A bit of history:
Six years ago, we took a bare-bones trip to Amsterdam with our teenagers. We were booked into a so-called two-star hotel that was only a slight step above a hostel–and I am confident many of those would have been better. (The perils of online booking back then.)
My husband and I decided to make the best of it by heading straight to the tiny bar in the small lobby–a two-stool set-up tended by the hotel bellman/manager/owner. He was thrilled. Amsterdam was booked solid that week and he had the only available rooms in town. (Um, wonder why.)
As we sipped our drinks, in walked an Anglo-looking guy with three Middle Eastern-looking guys. They ask our bartender/manager/owner to see the available rooms. They checked them out, declared them unfit to stay in, and left. My husband and I ordered another round and toasted the roof over our heads anyway.

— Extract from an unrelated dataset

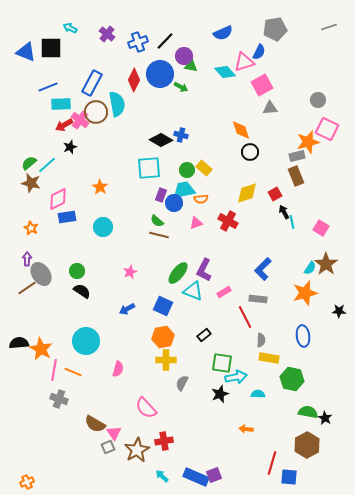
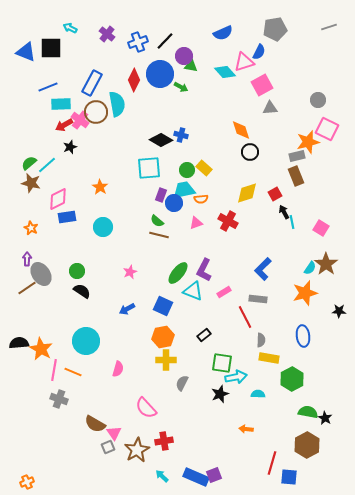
green hexagon at (292, 379): rotated 20 degrees clockwise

A half hour later, the troupe is back to take the last rooms. While the Middle Easterners go to unpack, the Anglo guy joins us at the bar. He is tired, frustrated, and ready to make do with us and a bottle of something lethally strong.
“I have been with them for six weeks,” he says, as if he is continuing a conversation we’d already started. “I am German. They are from Iran. I have had to show them around Europe for six weeks. Business, you know? Now they want to come here to Amsterdam for the, uh, night life.” He says all of this with unbridled disgust in his voice. “What to do with them?”
He downs his drink and looks my husband square in the eye, adding his final thought on it all: “They are like fleas.”
Fast forward six years. Into my restaurant walk three gentleman–their button-down shirts are unbuttoned to their navels, they are clearly not American, but I don’t actually know where they hailed from. It is obvious this is their third or fourth try for an action-type bar. Unfortunately, it’s 2 p.m. on a Monday in a city where work comes first until Thursday.
“Hello,” says one as he bellies up to the podium, leaning too close to me. He makes a sweeping gesture to one of our three bars. “Is there another bar in here that is more crowded.? We want the most crowded.” Now, a group of 10 conventioneers had just walked upstairs to have sodas and appetizers. But, it qualified as the most crowded.
“Upstairs,” I direct them.
They descend within five minutes, unhappy, and telling me so. “This is nothing! Nothing is happening here!”
“Sorry,” I smile. “Maybe another place around the corner has more action.”
And as they nudged one another and leered one last time at me, I was immediately reminded of that perfect description, “They are like fleas.”